Department of Treasury Issues Final Rule Increasing Transparency to Law Enforcement
This week the U.S. Treasury Department’s Financial Crimes Enforcement Network (FinCEN) detailed new rules for small businesses and startups requiring it reports ownership in a move that will allow law enforcement and government agencies access to that data/information in an effort to crack down on money laundering and corruption. Under the new rules, companies will be required to report to the U.S. Treasury Department the names of their “beneficial owners” defined as those who have an ownership interest of 25% or more in a business, a majority of voting ownership, or someone who exerts “substantial control” over the entity. Those who do not adhere to the new rules are subject to penalties of $500 per day up to a maximum of $10,000, and possible criminal penalties. However, they stress that enforcement will be focused on “willful violations,” as opposed to unintended filing errors and those who make efforts to comply.

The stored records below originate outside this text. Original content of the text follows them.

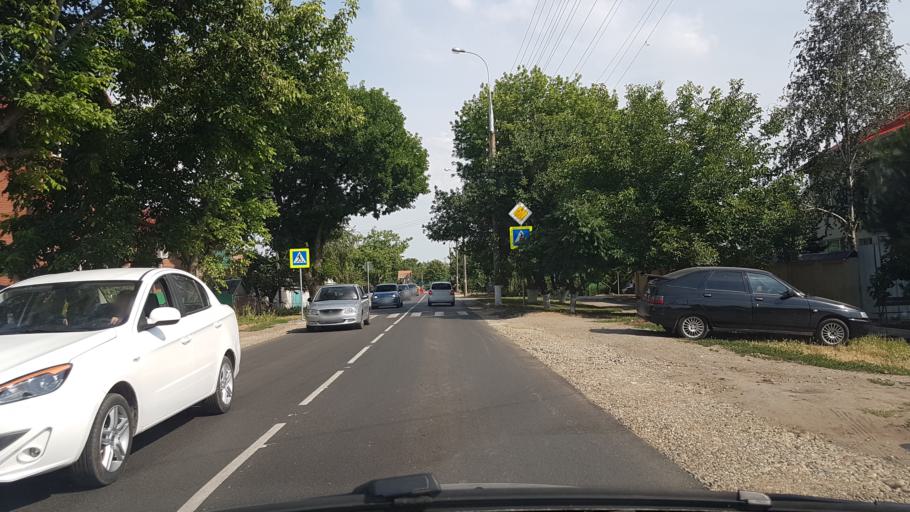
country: RU
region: Krasnodarskiy
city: Pashkovskiy
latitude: 45.0277
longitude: 39.1252
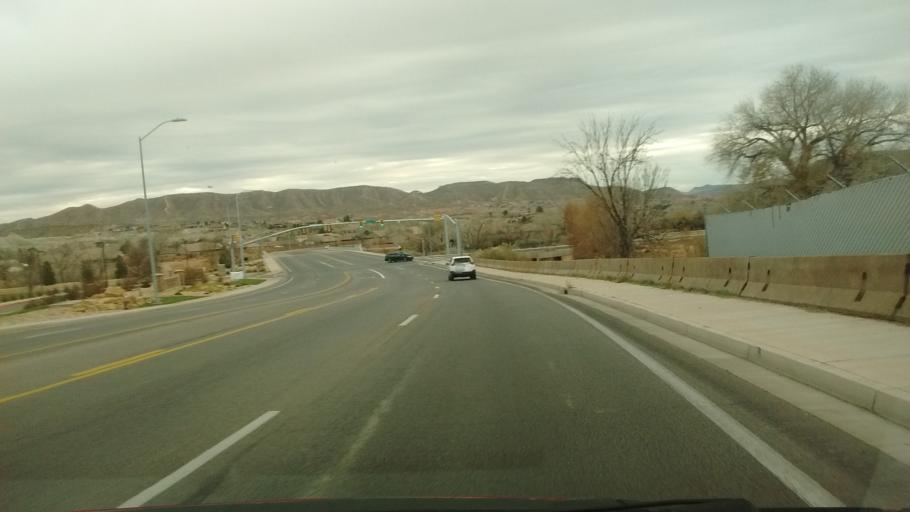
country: US
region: Utah
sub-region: Washington County
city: Washington
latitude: 37.1178
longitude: -113.5035
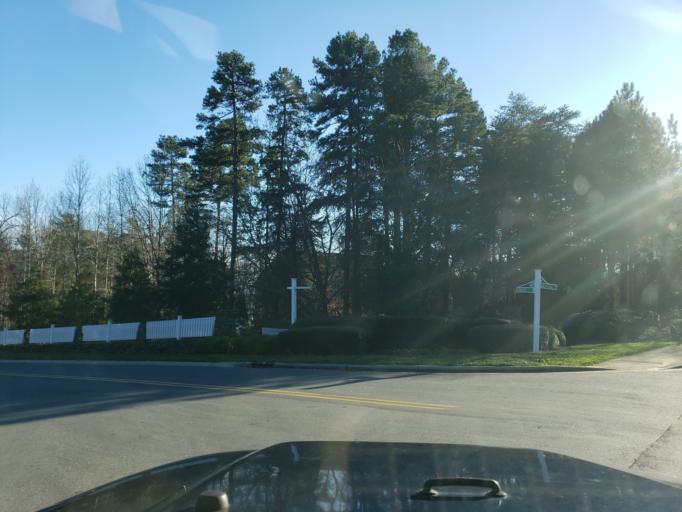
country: US
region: North Carolina
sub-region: Lincoln County
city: Westport
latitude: 35.5271
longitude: -80.9250
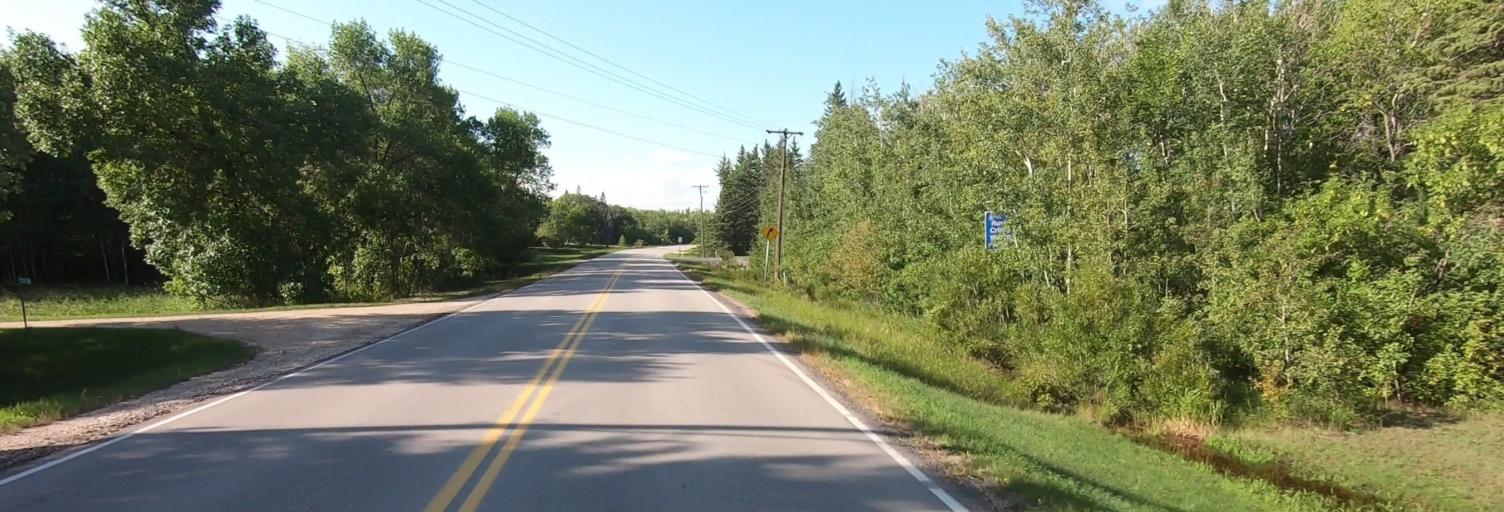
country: CA
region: Manitoba
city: Selkirk
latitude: 50.0944
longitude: -96.9323
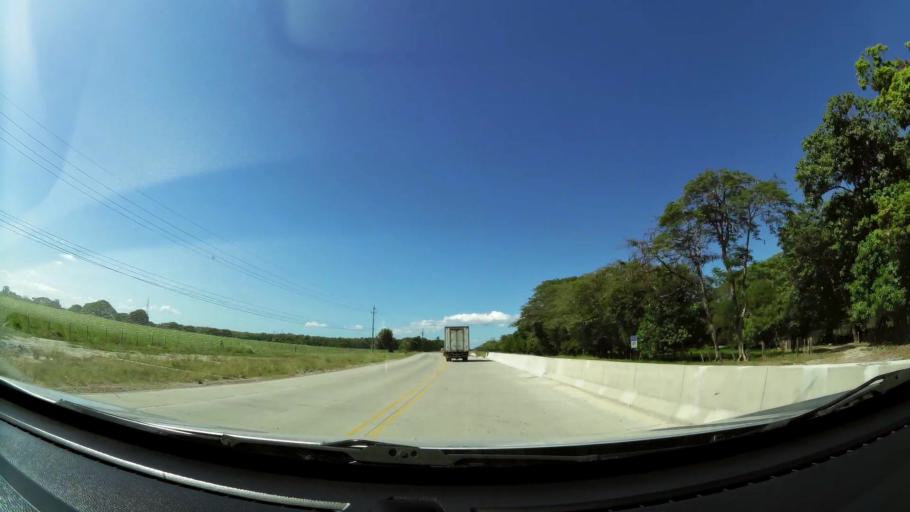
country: CR
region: Guanacaste
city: Liberia
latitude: 10.5723
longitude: -85.3965
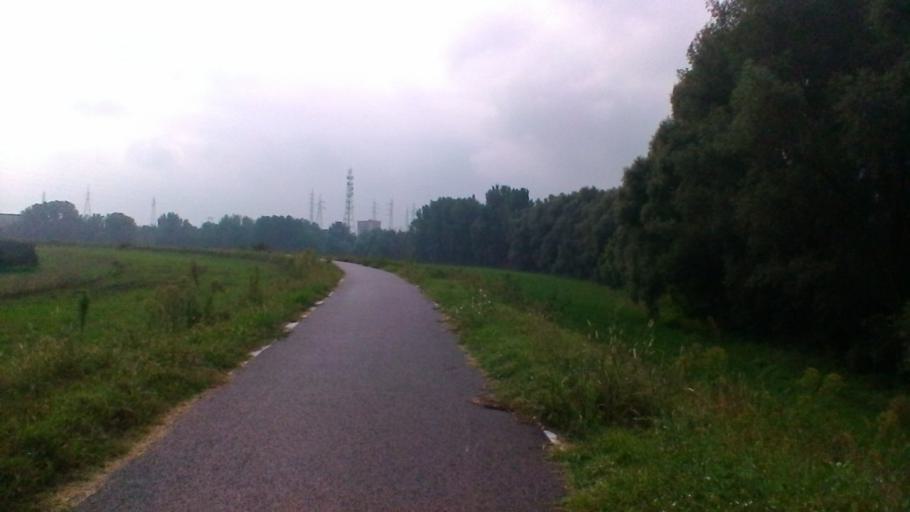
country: IT
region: Veneto
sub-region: Provincia di Verona
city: San Giovanni Lupatoto
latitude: 45.3984
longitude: 11.0324
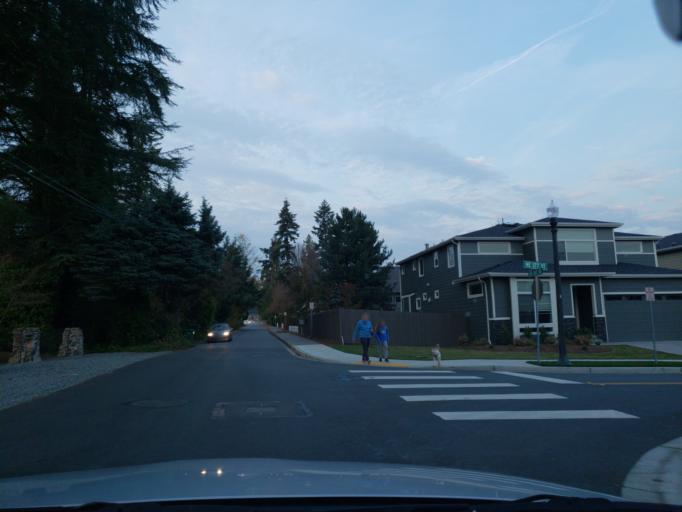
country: US
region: Washington
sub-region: King County
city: Bothell
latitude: 47.7563
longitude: -122.2235
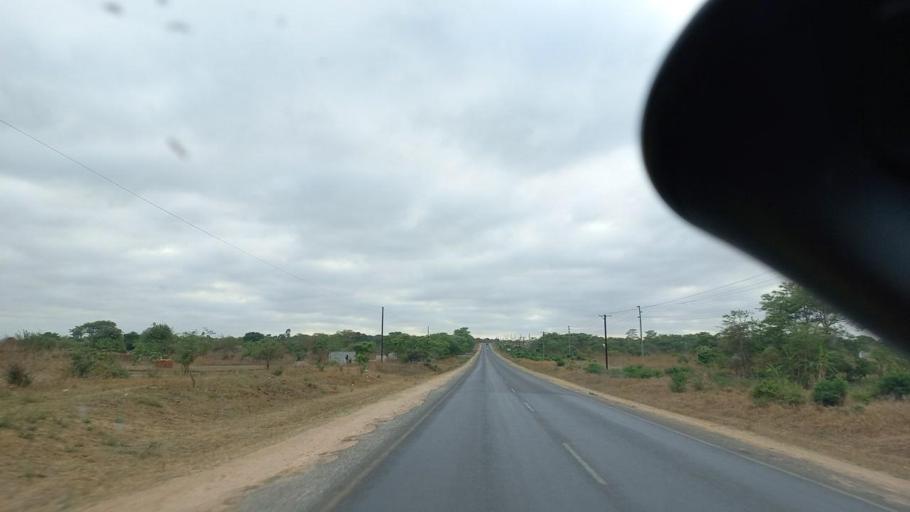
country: ZM
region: Lusaka
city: Chongwe
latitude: -15.3404
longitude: 28.6280
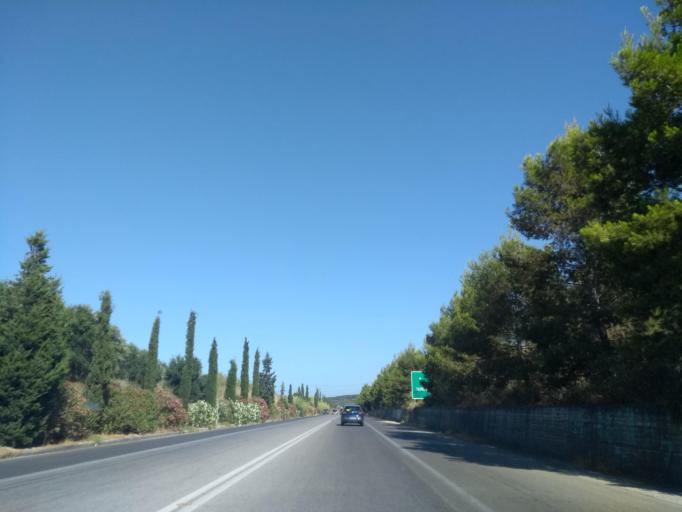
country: GR
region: Crete
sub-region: Nomos Chanias
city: Kolympari
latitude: 35.5282
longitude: 23.7937
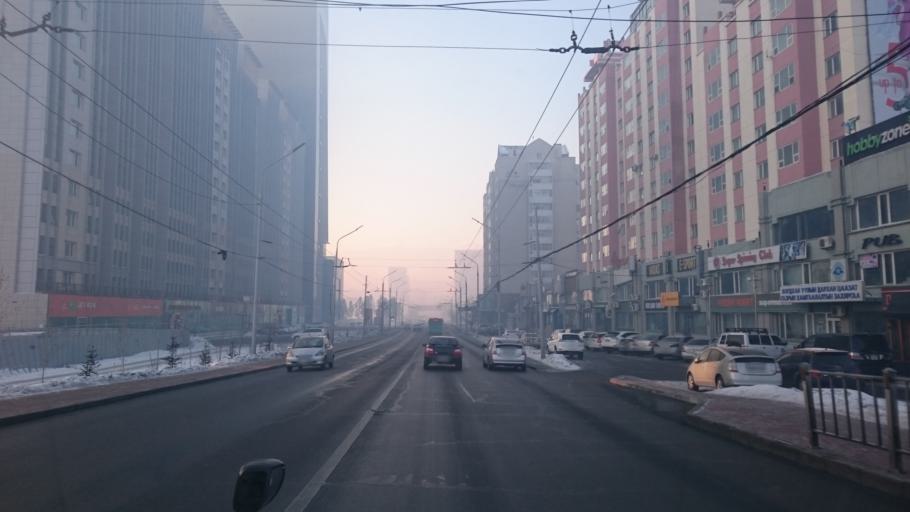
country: MN
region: Ulaanbaatar
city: Ulaanbaatar
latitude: 47.9058
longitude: 106.9121
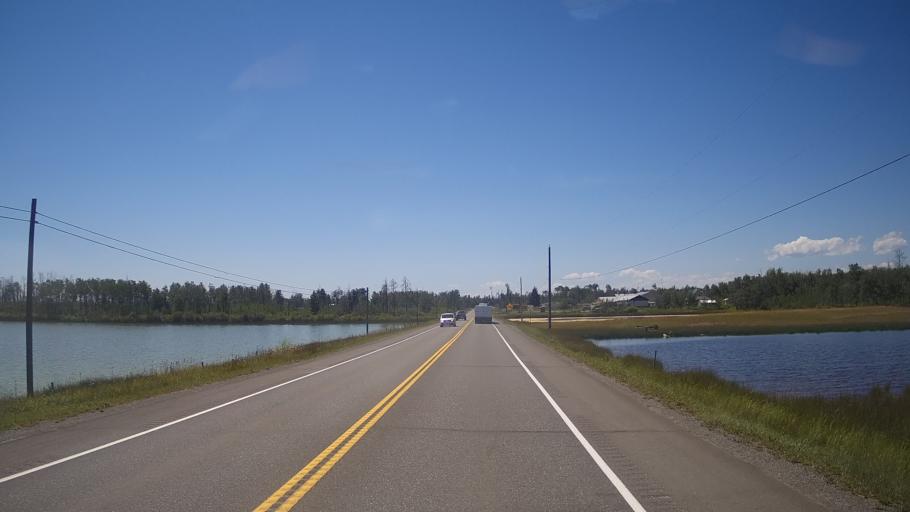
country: CA
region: British Columbia
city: Cache Creek
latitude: 51.3209
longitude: -121.3880
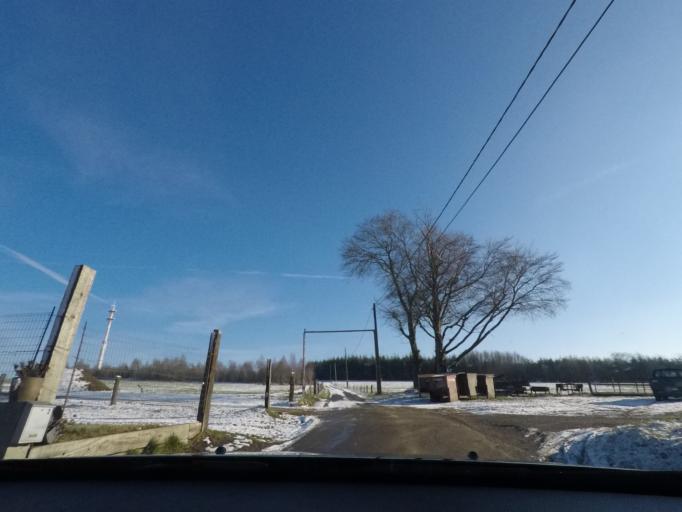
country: BE
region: Wallonia
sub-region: Province du Luxembourg
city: Neufchateau
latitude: 49.8329
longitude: 5.4657
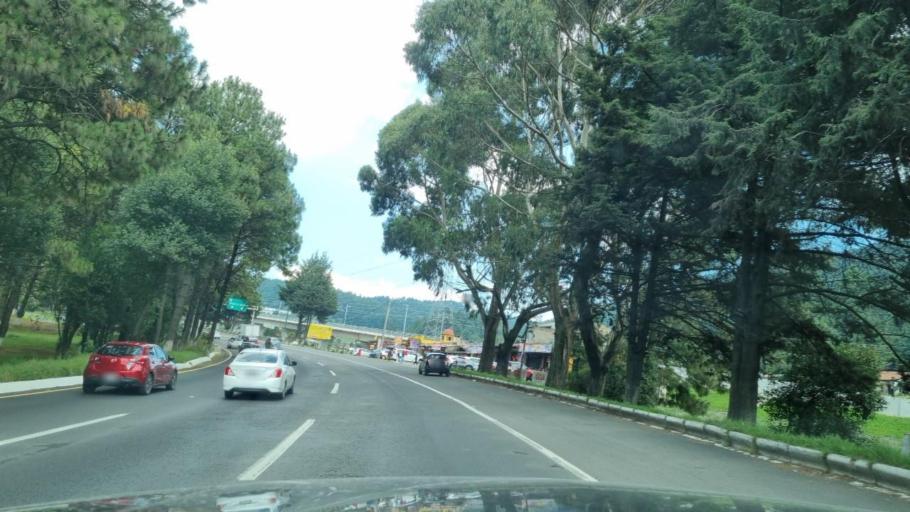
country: MX
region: Morelos
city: San Jeronimo Acazulco
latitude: 19.2961
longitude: -99.4006
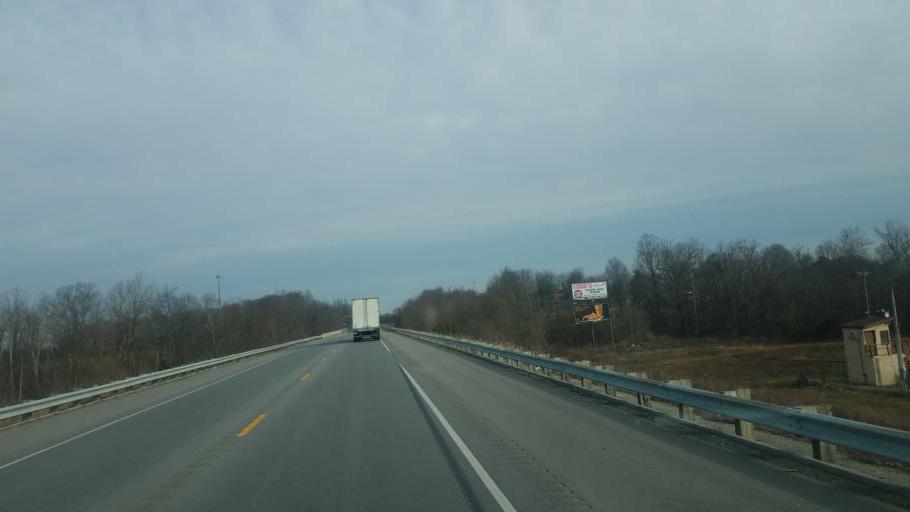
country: US
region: Kentucky
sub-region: Boyle County
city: Junction City
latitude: 37.5665
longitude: -84.7968
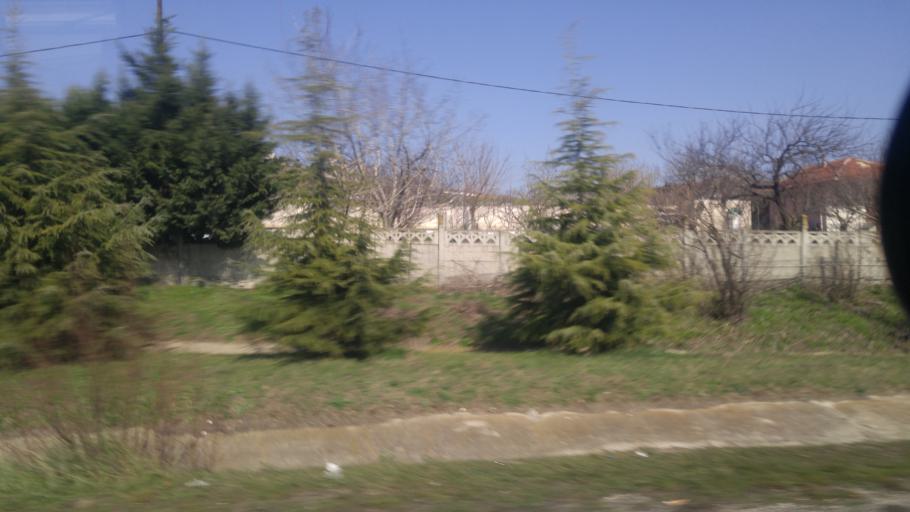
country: TR
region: Istanbul
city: Celaliye
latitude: 41.0591
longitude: 28.4131
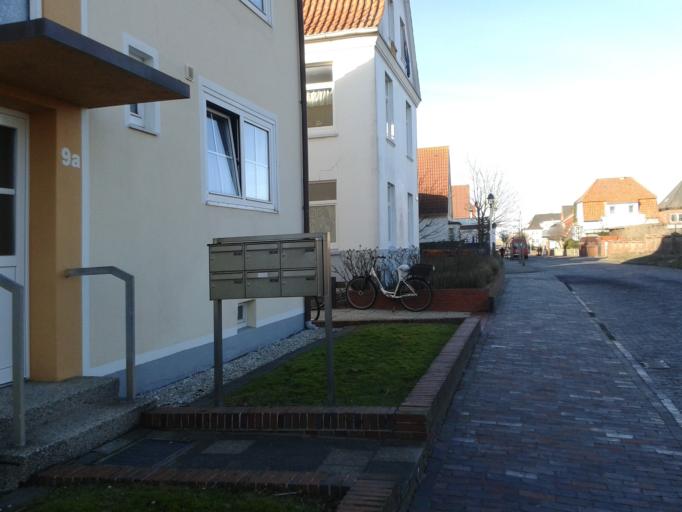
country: DE
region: Lower Saxony
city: Norderney
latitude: 53.7087
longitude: 7.1516
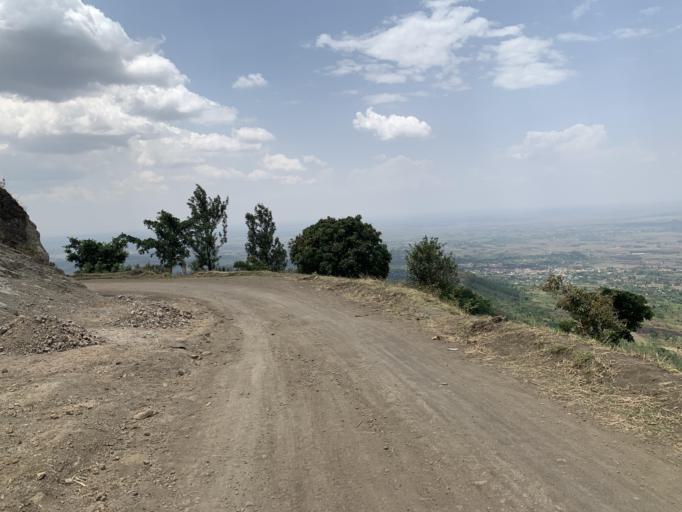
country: UG
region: Eastern Region
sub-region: Sironko District
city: Sironko
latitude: 1.2627
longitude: 34.2979
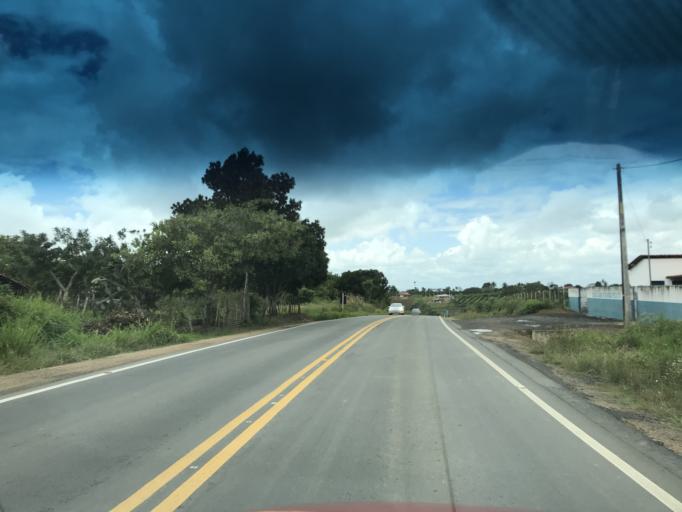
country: BR
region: Bahia
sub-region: Conceicao Do Almeida
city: Conceicao do Almeida
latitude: -12.6968
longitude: -39.2422
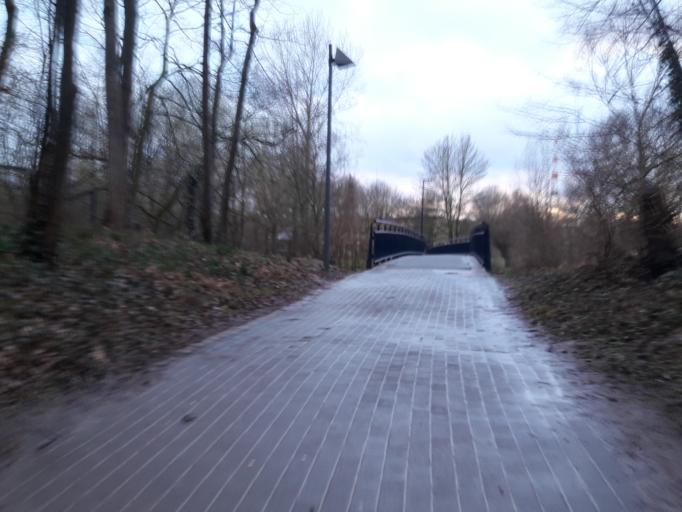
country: DE
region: North Rhine-Westphalia
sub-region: Regierungsbezirk Detmold
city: Paderborn
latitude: 51.7476
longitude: 8.7081
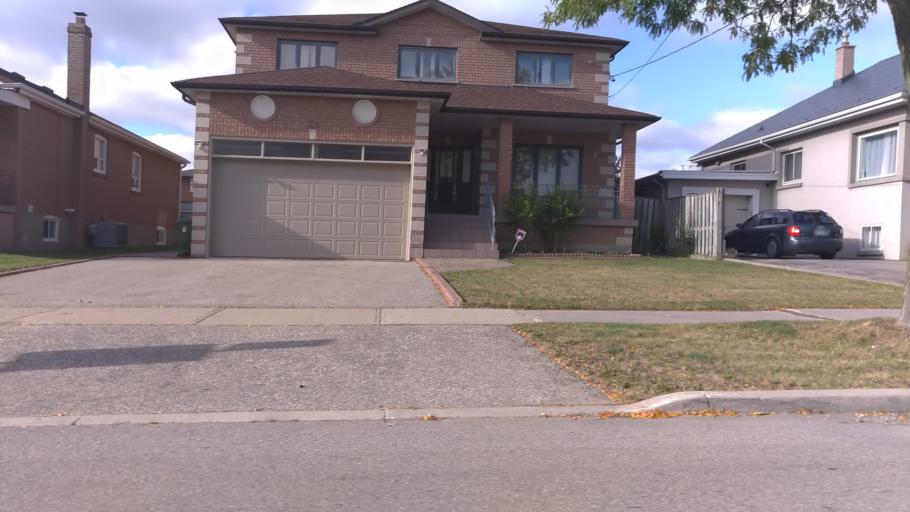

United States Treasury Sanctions Crypto Firm For Money Laundering
Last month, the U.S. Department of the Treasury’s Office of Foreign Assets Control (“OFAC”) sanctioned a cryptocurrency mixing service, Sinbad.io, for “serving as a key money-laundering tool of the OFAC-designated Lazarus Group, a state-sponsored cyber hacking of the Democratic People’s Republic of Korea (“DPRK”).” The United States government has sought out cryptocurrency firms that “mix” the assets of various users in an attempt to hide the illicit origins of certain cryptocurrencies, which is necessary because most blockchain currencies such as Bitcoin and Ethereum are public, transparent, and their records permanent. The United States government, with their new rules and actions, have shown a willingness to prosecute those who attempt to hide behind sophisticated financial tools and attempts at secrecy and are pushing to adapt with the current technological landscape.